Lay out each line of text in the data below as a JSON list of strings, one string per line, leaving out any blank lines.
- - - - - - -
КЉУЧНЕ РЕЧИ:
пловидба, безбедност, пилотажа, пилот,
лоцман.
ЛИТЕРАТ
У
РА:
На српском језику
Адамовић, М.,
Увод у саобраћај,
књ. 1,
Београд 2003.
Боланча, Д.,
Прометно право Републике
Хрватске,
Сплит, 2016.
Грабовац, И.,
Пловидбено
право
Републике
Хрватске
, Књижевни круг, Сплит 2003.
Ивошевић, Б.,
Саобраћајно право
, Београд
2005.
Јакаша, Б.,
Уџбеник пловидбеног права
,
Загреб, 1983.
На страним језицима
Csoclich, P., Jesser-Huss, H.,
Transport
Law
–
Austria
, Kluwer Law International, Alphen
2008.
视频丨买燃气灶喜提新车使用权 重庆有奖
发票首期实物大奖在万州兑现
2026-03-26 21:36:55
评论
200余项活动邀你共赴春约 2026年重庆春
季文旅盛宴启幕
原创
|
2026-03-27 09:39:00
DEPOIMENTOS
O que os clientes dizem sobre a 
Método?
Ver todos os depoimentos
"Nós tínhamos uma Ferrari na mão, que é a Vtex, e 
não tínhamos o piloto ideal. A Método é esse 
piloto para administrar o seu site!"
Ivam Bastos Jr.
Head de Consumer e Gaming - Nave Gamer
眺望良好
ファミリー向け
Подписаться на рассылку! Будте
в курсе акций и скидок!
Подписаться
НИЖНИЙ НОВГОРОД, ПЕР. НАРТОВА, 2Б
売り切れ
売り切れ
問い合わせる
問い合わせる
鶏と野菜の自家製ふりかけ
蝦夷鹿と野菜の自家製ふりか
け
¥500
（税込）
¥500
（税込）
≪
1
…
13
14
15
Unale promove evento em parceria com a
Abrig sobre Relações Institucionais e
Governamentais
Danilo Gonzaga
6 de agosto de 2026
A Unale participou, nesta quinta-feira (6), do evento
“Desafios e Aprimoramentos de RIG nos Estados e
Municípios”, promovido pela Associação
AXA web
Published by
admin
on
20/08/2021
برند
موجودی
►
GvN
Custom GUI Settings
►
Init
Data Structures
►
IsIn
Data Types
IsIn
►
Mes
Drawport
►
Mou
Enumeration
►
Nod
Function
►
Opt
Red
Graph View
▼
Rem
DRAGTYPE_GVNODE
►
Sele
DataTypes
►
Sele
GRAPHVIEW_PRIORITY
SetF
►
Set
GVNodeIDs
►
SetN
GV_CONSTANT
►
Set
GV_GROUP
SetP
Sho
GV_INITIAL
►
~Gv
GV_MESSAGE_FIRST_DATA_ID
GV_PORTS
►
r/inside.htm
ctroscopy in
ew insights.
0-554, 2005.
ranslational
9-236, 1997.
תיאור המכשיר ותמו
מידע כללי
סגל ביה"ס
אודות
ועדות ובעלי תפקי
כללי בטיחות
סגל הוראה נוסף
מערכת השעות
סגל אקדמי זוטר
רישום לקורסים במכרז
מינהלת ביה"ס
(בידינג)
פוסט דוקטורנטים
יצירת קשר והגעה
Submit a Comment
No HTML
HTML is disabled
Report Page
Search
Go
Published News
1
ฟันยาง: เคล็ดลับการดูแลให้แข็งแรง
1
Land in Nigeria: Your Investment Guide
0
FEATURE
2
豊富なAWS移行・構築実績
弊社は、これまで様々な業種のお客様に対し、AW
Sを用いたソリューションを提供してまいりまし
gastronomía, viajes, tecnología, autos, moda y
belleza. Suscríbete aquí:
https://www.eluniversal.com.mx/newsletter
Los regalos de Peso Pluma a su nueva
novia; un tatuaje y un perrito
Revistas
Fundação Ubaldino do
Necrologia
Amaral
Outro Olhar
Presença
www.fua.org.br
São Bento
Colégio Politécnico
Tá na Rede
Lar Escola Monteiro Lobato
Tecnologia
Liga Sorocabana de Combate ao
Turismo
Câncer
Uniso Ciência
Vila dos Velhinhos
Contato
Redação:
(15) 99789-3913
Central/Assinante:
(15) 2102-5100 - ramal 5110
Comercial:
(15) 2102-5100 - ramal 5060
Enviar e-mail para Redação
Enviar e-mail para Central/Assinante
- - - - - - -
EXERCISE RESULT
[
  "КЉУЧНЕ РЕЧИ:",
  "пловидба, безбедност, пилотажа, пилот,",
  "лоцман.",
  "ЛИТЕРАТ",
  "У",
  "РА:",
  "На српском језику",
  "Адамовић, М.,",
  "Увод у саобраћај,",
  "књ. 1,",
  "Београд 2003.",
  "Боланча, Д.,",
  "Прометно право Републике",
  "Хрватске,",
  "Сплит, 2016.",
  "Грабовац, И.,",
  "Пловидбено",
  "право",
  "Републике",
  "Хрватске",
  ", Књижевни круг, Сплит 2003.",
  "Ивошевић, Б.,",
  "Саобраћајно право",
  ", Београд",
  "2005.",
  "Јакаша, Б.,",
  "Уџбеник пловидбеног права",
  ",",
  "Загреб, 1983.",
  "На страним језицима",
  "Csoclich, P., Jesser-Huss, H.,",
  "Transport",
  "Law",
  "–",
  "Austria",
  ", Kluwer Law International, Alphen",
  "2008.",
  "视频丨买燃气灶喜提新车使用权 重庆有奖",
  "发票首期实物大奖在万州兑现",
  "2026-03-26 21:36:55",
  "评论",
  "200余项活动邀你共赴春约 2026年重庆春",
  "季文旅盛宴启幕",
  "原创",
  "|",
  "2026-03-27 09:39:00",
  "DEPOIMENTOS",
  "O que os clientes dizem sobre a ",
  "Método?",
  "Ver todos os depoimentos",
  "\"Nós tínhamos uma Ferrari na mão, que é a Vtex, e ",
  "não tínhamos o piloto ideal. A Método é esse ",
  "piloto para administrar o seu site!\"",
  "Ivam Bastos Jr.",
  "Head de Consumer e Gaming - Nave Gamer",
  "眺望良好",
  "ファミリー向け",
  "Подписаться на рассылку! Будте",
  "в курсе акций и скидок!",
  "Подписаться",
  "НИЖНИЙ НОВГОРОД, ПЕР. НАРТОВА, 2Б",
  "売り切れ",
  "売り切れ",
  "問い合わせる",
  "問い合わせる",
  "鶏と野菜の自家製ふりかけ",
  "蝦夷鹿と野菜の自家製ふりか",
  "け",
  "¥500",
  "（税込）",
  "¥500",
  "（税込）",
  "≪",
  "1",
  "…",
  "13",
  "14",
  "15",
  "Unale promove evento em parceria com a",
  "Abrig sobre Relações Institucionais e",
  "Governamentais",
  "Danilo Gonzaga",
  "6 de agosto de 2026",
  "A Unale participou, nesta quinta-feira (6), do evento",
  "“Desafios e Aprimoramentos de RIG nos Estados e",
  "Municípios”, promovido pela Associação",
  "AXA web",
  "Published by",
  "admin",
  "on",
  "20/08/2021",
  "برند",
  "موجودی",
  "►",
  "GvN",
  "Custom GUI Settings",
  "►",
  "Init",
  "Data Structures",
  "►",
  "IsIn",
  "Data Types",
  "IsIn",
  "►",
  "Mes",
  "Drawport",
  "►",
  "Mou",
  "Enumeration",
  "►",
  "Nod",
  "Function",
  "►",
  "Opt",
  "Red",
  "Graph View",
  "▼",
  "Rem",
  "DRAGTYPE_GVNODE",
  "►",
  "Sele",
  "DataTypes",
  "►",
  "Sele",
  "GRAPHVIEW_PRIORITY",
  "SetF",
  "►",
  "Set",
  "GVNodeIDs",
  "►",
  "SetN",
  "GV_CONSTANT",
  "►",
  "Set",
  "GV_GROUP",
  "SetP",
  "Sho",
  "GV_INITIAL",
  "►",
  "~Gv",
  "GV_MESSAGE_FIRST_DATA_ID",
  "GV_PORTS",
  "►",
  "r/inside.htm",
  "ctroscopy in",
  "ew insights.",
  "0-554, 2005.",
  "ranslational",
  "9-236, 1997.",
  "תיאור המכשיר ותמו",
  "מידע כללי",
  "סגל ביה\"ס",
  "אודות",
  "ועדות ובעלי תפקי",
  "כללי בטיחות",
  "סגל הוראה נוסף",
  "מערכת השעות",
  "סגל אקדמי זוטר",
  "רישום לקורסים במכרז",
  "מינהלת ביה\"ס",
  "(בידינג)",
  "פוסט דוקטורנטים",
  "יצירת קשר והגעה",
  "Submit a Comment",
  "No HTML",
  "HTML is disabled",
  "Report Page",
  "Search",
  "Go",
  "Published News",
  "1",
  "ฟันยาง: เคล็ดลับการดูแลให้แข็งแรง",
  "1",
  "Land in Nigeria: Your Investment Guide",
  "0",
  "FEATURE",
  "2",
  "豊富なAWS移行・構築実績",
  "弊社は、これまで様々な業種のお客様に対し、AW",
  "Sを用いたソリューションを提供してまいりまし",
  "gastronomía, viajes, tecnología, autos, moda y",
  "belleza. Suscríbete aquí:",
  "https://www.eluniversal.com.mx/newsletter",
  "Los regalos de Peso Pluma a su nueva",
  "novia; un tatuaje y un perrito",
  "Revistas",
  "Fundação Ubaldino do",
  "Necrologia",
  "Amaral",
  "Outro Olhar",
  "Presença",
  "www.fua.org.br",
  "São Bento",
  "Colégio Politécnico",
  "Tá na Rede",
  "Lar Escola Monteiro Lobato",
  "Tecnologia",
  "Liga Sorocabana de Combate ao",
  "Turismo",
  "Câncer",
  "Uniso Ciência",
  "Vila dos Velhinhos",
  "Contato",
  "Redação:",
  "(15) 99789-3913",
  "Central/Assinante:",
  "(15) 2102-5100 - ramal 5110",
  "Comercial:",
  "(15) 2102-5100 - ramal 5060",
  "Enviar e-mail para Redação",
  "Enviar e-mail para Central/Assinante"
]